Bornstein gives examples of "non-profits" changing government policy or mind-sets. But the question remains: has anything changed fundamentally? Have their new ideas merely been assimilated into a system that contradicts the whole idea of non-profits and collectivism?

There is obviously no invisible hand to control the system.

This has resulted in the "absurdity" of overproduction and overcapacity to produce everything from textiles to computer chips. The result is cut-throat and increasingly bitter competition between corporations. Companies are constantly looking for cheaper methods of production
.”

FINALLY:

bschlog’ writes in Bbbbblllllbbblblodschbg (16 September) HERE:
http://bschlog.wordpress.com/2008/09/16/adam-smith-made-of-fail/
“Adam Smith: made of fail”

“As the subprime mortgage crisis tumbles more and more dominos, it’s becoming clearer that, in fact, corporations need the visible hand of government to keep them from spinning out of control. Free marketeers be damned. The evidence is against them.”

Comment
What do these posts have in common? They have all been sold the myth of the Invisible Hand and labelled Adam Smith.

No doubt replicated all over the place in the midst of the present financial turbulence, ensuring that the chickens are homeward bound to roost.

Correspondents regularly ask me why I bother repudiating the invisible hand as being related to Adam Smith’s authorship, when I am not charged with misunderstanding the metaphor (even by distinguished scholarly colleagues).

Well, modern economists created a stick with which to beat those who doubted the significance of general equilibrium models or who challenged the alleged mystical (even divine) workings of commercial economies that somehow (never explained) ensured it produced the optimum outcome for the public good because, they assert with absolutely no evidence Adam Smith said so.

Now the believers and those who oppose markets on principle (strange, given the universal poor results, both personal and in terms of the public good of these tried and untried alternatives) are using the trumpeted myth of the invisible hand (which had nothing to do with Adam Smith on how markets work) to beat back the defenders of markets as better able to deliver what people want than politicians, single-issue campaigners, and anger-driven reformers.

There are many roles for the state, as Adam Smith acknowledged and which I regularly remind readers of on Lost Legacy. He was not opposed to state intervention in serious emergencies, and example of which you can read in his writings on the free trade in corn and his clear statements in favour of public intervention when corn markets are severely disrupted, often by cack-handed politicaly motivated ‘anti-dearth’ programmes that often initiate the famines they seek to avoid, Book IV, Wealth Of Nations).

In the storm of anti-market hysteria that builds up when events overrun normality we should quietly explain how economies work, how they recover, and what those politicians, who smugly believe that a week is a ‘long time’, are doing to make things worse, unintentionally of course.

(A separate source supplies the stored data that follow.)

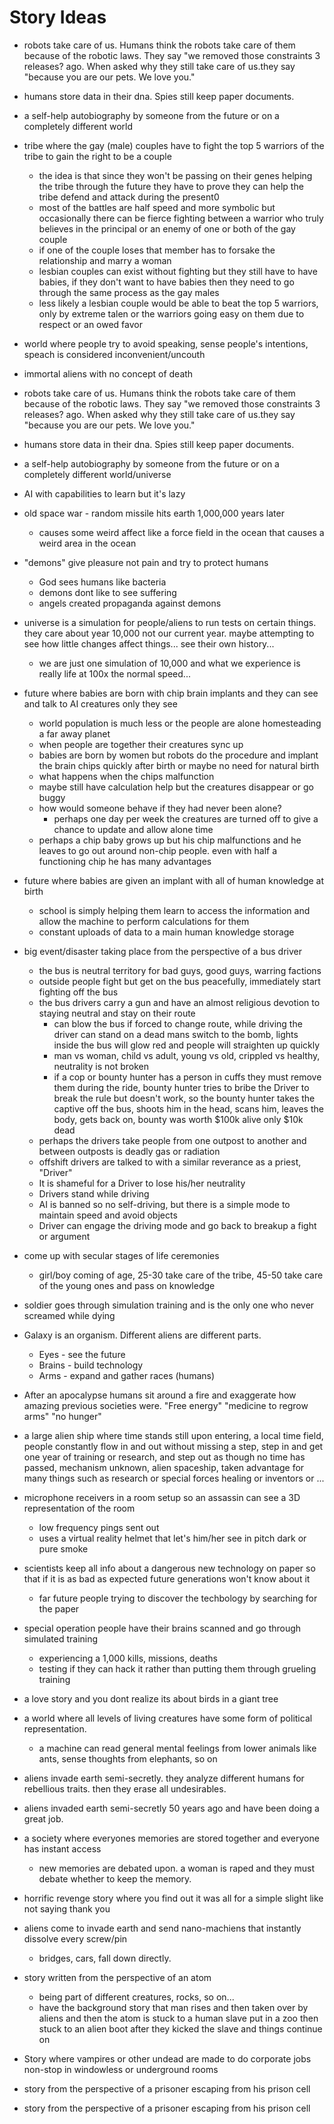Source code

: # Story Ideas

- robots take care of us. Humans  think the robots take care of them because of the robotic laws. They say "we removed those constraints 3 releases? ago.  When asked why they still take care of us.they say "because you are our pets. We love you."

- humans store data in their dna. Spies still keep paper documents.

- a self-help autobiography by someone from the future or on a completely different world

- tribe where the gay (male) couples have to fight the top 5 warriors of the tribe to gain the right to be a couple
  - the idea is that since they won't be passing on their genes helping the tribe through the future they have to prove they can help the tribe defend and attack during the present0
  - most of the battles are half speed and more symbolic but occasionally there can be fierce fighting between a warrior who truly believes in the principal or an enemy of one or both of the gay couple
  - if one of the couple loses that member has to forsake the relationship and marry a woman
  - lesbian couples can exist without fighting but they still have to have babies, if they don't want to have babies then they need to go through the same process as the gay males
  - less likely a lesbian couple would be able to beat the top 5 warriors, only by extreme talen or the warriors going easy on them due to respect or an owed favor

- world where people try to avoid speaking, sense people's intentions, speach is considered inconvenient/uncouth

- immortal aliens with no concept of death

- robots take care of us. Humans  think the robots take care of them because of the robotic laws. They say "we removed those constraints 3 releases? ago.  When asked why they still take care of us.they say "because you are our pets. We love you."

- humans store data in their dna. Spies still keep paper documents.

- a self-help autobiography by someone from the future or on a completely different world/universe

- AI with capabilities to learn but it's lazy

- old space war - random missile hits earth 1,000,000 years later
  - causes some weird affect like a force field in the ocean that causes a weird area in the ocean

- "demons" give pleasure not pain and try to protect humans
  - God sees humans like bacteria
  - demons dont like to see suffering
  - angels created propaganda against demons

- universe is a simulation for people/aliens to run tests on certain things. they care about year 10,000 not our current year.  maybe attempting to see how little changes affect things... see their own history...
  - we are just one simulation of 10,000 and what we experience is really life at 100x the normal speed... 

- future where babies are born with chip brain implants and they can see and talk to AI creatures only they see
  - world population is much less or the people are alone homesteading a far away planet
  - when people are together their creatures sync up
  - babies are born by women but robots do the procedure and implant the brain chips quickly after birth or maybe no need for natural birth
  - what happens when the chips malfunction
  - maybe still have calculation help but the creatures disappear or go buggy
  - how would someone behave if they had never been alone?
    - perhaps one day per week the creatures are turned off to give a chance to update and allow alone time
  - perhaps a chip baby grows up but his chip malfunctions and he leaves to go out around non-chip people. even with half a functioning chip he has many advantages

- future where babies are given an implant with all of human knowledge at birth
  - school is simply helping them learn to access the information and allow the machine to perform calculations for them
  - constant uploads of data to a main human knowledge storage

- big event/disaster taking place from the perspective of a bus driver
  - the bus is neutral territory for bad guys, good guys, warring factions
  - outside people fight but get on the bus peacefully, immediately start fighting off the bus
  - the bus drivers carry a gun and have an almost religious devotion to staying neutral and stay on their route
    - can blow the bus if forced to change route, while driving the driver can stand on a dead mans switch to the bomb, lights inside the bus will glow red and people will straighten up quickly
    - man vs woman, child vs adult, young vs old, crippled vs healthy, neutrality is not broken
    - if a cop or bounty hunter has a person in cuffs they must remove them during the ride, bounty hunter tries to bribe the Driver to break the rule but doesn't work, so the bounty hunter takes the captive off the bus, shoots him in the head, scans him, leaves the body, gets back on, bounty was worth $100k alive only $10k dead
  - perhaps the drivers take people from one outpost to another and between outposts is deadly gas or radiation
  - offshift drivers are talked to with a similar reverance as a priest, "Driver"
  - It is shameful for a Driver to lose his/her neutrality
  - Drivers stand while driving
  - AI is banned so no self-driving, but there is a simple mode to maintain speed and avoid objects
  - Driver can engage the driving mode and go back to breakup a fight or argument

- come up with secular stages of life ceremonies
  - girl/boy coming of age, 25-30 take care of the tribe, 45-50 take care of the young ones and pass on knowledge

- soldier goes through simulation training and is the only one who never screamed while dying

- Galaxy is an organism. Different aliens are different parts.
  - Eyes - see the future
  - Brains - build technology
  - Arms - expand and gather races (humans)

- After an apocalypse humans sit around a fire and exaggerate how amazing previous societies were. "Free energy" "medicine to regrow arms" "no hunger"

- a large alien ship where time stands still upon entering, a local time field, people constantly flow in and out without missing a step, step in and get one year of training or research, and step out as though no time has passed, mechanism unknown, alien spaceship, taken advantage for many things such as research or special forces healing or inventors or ...

- microphone receivers in a room setup so an assassin can see a 3D representation of the room
  - low frequency pings sent out
  - uses a virtual reality helmet that let's him/her see in pitch dark or pure smoke

- scientists keep all info about a dangerous new technology on paper so that if it is as bad as expected future generations won't know about it
  - far future people trying to discover the techbology by searching for the paper

- special operation people have their brains scanned and go through simulated training
  - experiencing a 1,000 kills, missions, deaths
  - testing if they can hack it rather than putting them through grueling training

- a love story and you dont realize its about birds in a giant tree

- a world where all levels of living creatures have some form of political representation.
  - a machine can read general mental feelings from lower animals like ants, sense thoughts from elephants, so on

- aliens invade earth semi-secretly.  they analyze different humans for rebellious traits. then they erase all undesirables.

- aliens invaded earth semi-secretly 50 years ago and have been doing a great job.

- a society where everyones memories are stored together and everyone has instant access
  - new memories are debated upon.  a woman is raped and they must debate whether to keep the memory.

- horrific revenge story where you find out it was all for a simple slight like not saying thank you

- aliens come to invade earth and send nano-machiens that instantly dissolve every screw/pin
  - bridges, cars, fall down directly.

- story written from the perspective of an atom
  - being part of different creatures, rocks, so on...
  - have the background story that man rises and then taken over by aliens and then the atom is stuck to a human slave put in a zoo then stuck to an alien boot after they kicked the slave and things continue on

- Story where vampires or other undead are made to do corporate jobs non-stop in windowless or underground rooms

- story from the perspective of a prisoner escaping from his prison cell

- story from the perspective of a prisoner escaping from his prison cell
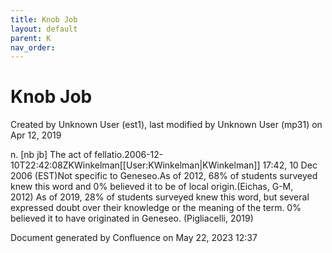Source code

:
 ```yaml
---
title: Knob Job
layout: default
parent: K
nav_order:
---
```


# Knob Job

Created by  Unknown User (est1), last modified by  Unknown User (mp31) on Apr 12, 2019

n. [nb jb] The act of fellatio.2006-12-10T22:42:08ZKWinkelman[[User:KWinkelman|KWinkelman]] 17:42, 10 Dec 2006 (EST)Not specific to Geneseo.As of 2012, 68% of students surveyed knew this word and 0% believed it to be of local origin.(Eichas, G-M, 2012) As of 2019, 28% of students surveyed knew this word, but several expressed doubt over their knowledge or the meaning of the term. 0% believed it to have originated in Geneseo. (Pigliacelli, 2019)

Document generated by Confluence on May 22, 2023 12:37


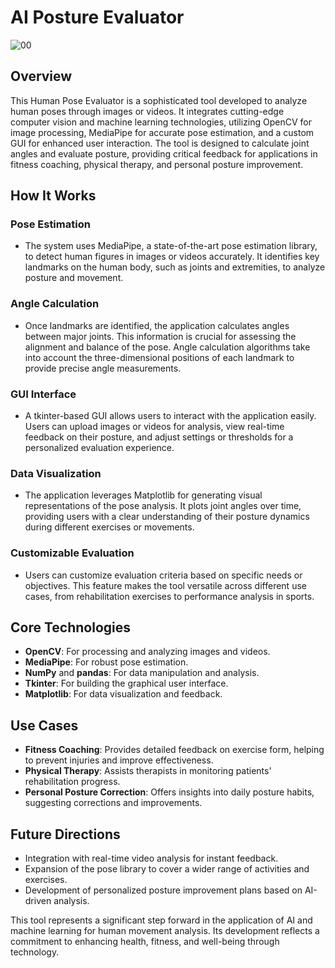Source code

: # AI Posture Evaluator
![00](https://github.com/SiuPuiCheung/AI-Pose-Evaluator/assets/46885417/97189582-8f29-431e-b2aa-346123df42b4)

## Overview

This Human Pose Evaluator is a sophisticated tool developed to analyze human poses through images or videos. It integrates cutting-edge computer vision and machine learning technologies, utilizing OpenCV for image processing, MediaPipe for accurate pose estimation, and a custom GUI for enhanced user interaction. The tool is designed to calculate joint angles and evaluate posture, providing critical feedback for applications in fitness coaching, physical therapy, and personal posture improvement.

## How It Works

### Pose Estimation
- The system uses MediaPipe, a state-of-the-art pose estimation library, to detect human figures in images or videos accurately. It identifies key landmarks on the human body, such as joints and extremities, to analyze posture and movement.

### Angle Calculation
- Once landmarks are identified, the application calculates angles between major joints. This information is crucial for assessing the alignment and balance of the pose. Angle calculation algorithms take into account the three-dimensional positions of each landmark to provide precise angle measurements.

### GUI Interface
- A tkinter-based GUI allows users to interact with the application easily. Users can upload images or videos for analysis, view real-time feedback on their posture, and adjust settings or thresholds for a personalized evaluation experience.

### Data Visualization
- The application leverages Matplotlib for generating visual representations of the pose analysis. It plots joint angles over time, providing users with a clear understanding of their posture dynamics during different exercises or movements.

### Customizable Evaluation
- Users can customize evaluation criteria based on specific needs or objectives. This feature makes the tool versatile across different use cases, from rehabilitation exercises to performance analysis in sports.

## Core Technologies

- **OpenCV**: For processing and analyzing images and videos.
- **MediaPipe**: For robust pose estimation.
- **NumPy** and **pandas**: For data manipulation and analysis.
- **Tkinter**: For building the graphical user interface.
- **Matplotlib**: For data visualization and feedback.

## Use Cases

- **Fitness Coaching**: Provides detailed feedback on exercise form, helping to prevent injuries and improve effectiveness.
- **Physical Therapy**: Assists therapists in monitoring patients' rehabilitation progress.
- **Personal Posture Correction**: Offers insights into daily posture habits, suggesting corrections and improvements.

## Future Directions

- Integration with real-time video analysis for instant feedback.
- Expansion of the pose library to cover a wider range of activities and exercises.
- Development of personalized posture improvement plans based on AI-driven analysis.

This tool represents a significant step forward in the application of AI and machine learning for human movement analysis. Its development reflects a commitment to enhancing health, fitness, and well-being through technology.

All taxpayers’ money that governments mobilise to ‘support’ the economy originate in the commercial sector. If that dies, the economy dies – witness Zimbabwe; witness the release of commercial behaviours in India and China, as the state has pulled back from doing what it is not very good at; and witness how commercial actions of profitable businesses overcome the fall-out from banks in trouble (compare HBOS-Loyds TSB with the dragged-out saga of Northern Rock).

Maybe, economists should concentrate on how markets work and not on mythical nonsense about invisible hands (and that other nonsense of the visible hands of governments).